**THE TASK:** Reproduce the text of each item below verbatim, keeping every line as it appears.

**GIVEN DATA:**
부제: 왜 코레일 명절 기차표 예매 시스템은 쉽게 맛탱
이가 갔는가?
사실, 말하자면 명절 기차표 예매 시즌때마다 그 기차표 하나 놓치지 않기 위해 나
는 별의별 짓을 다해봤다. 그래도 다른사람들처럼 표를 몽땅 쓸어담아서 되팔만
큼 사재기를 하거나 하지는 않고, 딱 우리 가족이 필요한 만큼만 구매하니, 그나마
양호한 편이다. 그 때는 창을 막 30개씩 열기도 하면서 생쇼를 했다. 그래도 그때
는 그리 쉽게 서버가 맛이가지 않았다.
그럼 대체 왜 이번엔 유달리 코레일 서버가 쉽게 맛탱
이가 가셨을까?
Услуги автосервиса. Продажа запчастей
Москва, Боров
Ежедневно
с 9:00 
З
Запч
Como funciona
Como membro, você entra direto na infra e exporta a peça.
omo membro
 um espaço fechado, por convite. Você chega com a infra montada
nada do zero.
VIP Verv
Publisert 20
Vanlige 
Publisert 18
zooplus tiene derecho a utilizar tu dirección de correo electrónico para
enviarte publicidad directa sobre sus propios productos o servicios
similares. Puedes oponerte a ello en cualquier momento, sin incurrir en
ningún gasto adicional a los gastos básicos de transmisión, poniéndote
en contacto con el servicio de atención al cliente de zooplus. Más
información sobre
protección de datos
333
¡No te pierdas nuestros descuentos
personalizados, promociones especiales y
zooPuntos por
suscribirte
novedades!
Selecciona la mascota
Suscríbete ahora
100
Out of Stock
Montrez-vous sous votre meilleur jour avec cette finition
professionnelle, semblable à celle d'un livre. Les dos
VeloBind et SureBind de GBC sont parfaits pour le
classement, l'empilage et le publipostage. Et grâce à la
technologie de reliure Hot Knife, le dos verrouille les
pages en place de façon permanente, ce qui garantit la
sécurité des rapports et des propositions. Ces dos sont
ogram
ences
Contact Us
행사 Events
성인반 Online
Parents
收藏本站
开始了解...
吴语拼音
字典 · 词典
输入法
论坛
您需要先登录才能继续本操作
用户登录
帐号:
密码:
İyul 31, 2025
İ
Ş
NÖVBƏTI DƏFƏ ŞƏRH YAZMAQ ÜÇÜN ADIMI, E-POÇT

**OUTPUT OF THE EXERCISE:**
부제: 왜 코레일 명절 기차표 예매 시스템은 쉽게 맛탱
이가 갔는가?
사실, 말하자면 명절 기차표 예매 시즌때마다 그 기차표 하나 놓치지 않기 위해 나
는 별의별 짓을 다해봤다. 그래도 다른사람들처럼 표를 몽땅 쓸어담아서 되팔만
큼 사재기를 하거나 하지는 않고, 딱 우리 가족이 필요한 만큼만 구매하니, 그나마
양호한 편이다. 그 때는 창을 막 30개씩 열기도 하면서 생쇼를 했다. 그래도 그때
는 그리 쉽게 서버가 맛이가지 않았다.
그럼 대체 왜 이번엔 유달리 코레일 서버가 쉽게 맛탱
이가 가셨을까?
Услуги автосервиса. Продажа запчастей
Москва, Боров
Ежедневно
с 9:00 
З
Запч
Como funciona
Como membro, você entra direto na infra e exporta a peça.
omo membro
 um espaço fechado, por convite. Você chega com a infra montada
nada do zero.
VIP Verv
Publisert 20
Vanlige 
Publisert 18
zooplus tiene derecho a utilizar tu dirección de correo electrónico para
enviarte publicidad directa sobre sus propios productos o servicios
similares. Puedes oponerte a ello en cualquier momento, sin incurrir en
ningún gasto adicional a los gastos básicos de transmisión, poniéndote
en contacto con el servicio de atención al cliente de zooplus. Más
información sobre
protección de datos
333
¡No te pierdas nuestros descuentos
personalizados, promociones especiales y
zooPuntos por
suscribirte
novedades!
Selecciona la mascota
Suscríbete ahora
100
Out of Stock
Montrez-vous sous votre meilleur jour avec cette finition
professionnelle, semblable à celle d'un livre. Les dos
VeloBind et SureBind de GBC sont parfaits pour le
classement, l'empilage et le publipostage. Et grâce à la
technologie de reliure Hot Knife, le dos verrouille les
pages en place de façon permanente, ce qui garantit la
sécurité des rapports et des propositions. Ces dos sont
ogram
ences
Contact Us
행사 Events
성인반 Online
Parents
收藏本站
开始了解...
吴语拼音
字典 · 词典
输入法
论坛
您需要先登录才能继续本操作
用户登录
帐号:
密码:
İyul 31, 2025
İ
Ş
NÖVBƏTI DƏFƏ ŞƏRH YAZMAQ ÜÇÜN ADIMI, E-POÇT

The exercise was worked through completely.